Exercise prompt
Reproduce the lines of the items from the line containing "DRA. ANA MARIA WINTERGERST LAVIN" to the line containing "Aviso de privacidad", both lines included, and nothing else.

Top of The data

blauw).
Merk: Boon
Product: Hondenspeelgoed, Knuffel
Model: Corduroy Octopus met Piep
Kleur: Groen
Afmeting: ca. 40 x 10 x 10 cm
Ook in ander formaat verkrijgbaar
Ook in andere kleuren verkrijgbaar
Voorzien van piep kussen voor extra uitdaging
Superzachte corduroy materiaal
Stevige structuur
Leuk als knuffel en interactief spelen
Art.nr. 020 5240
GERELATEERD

Bottom of The data
Top of The data

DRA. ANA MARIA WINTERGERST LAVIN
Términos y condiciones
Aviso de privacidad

Bottom of The data

The answer
DRA. ANA MARIA WINTERGERST LAVIN
Términos y condiciones
Aviso de privacidad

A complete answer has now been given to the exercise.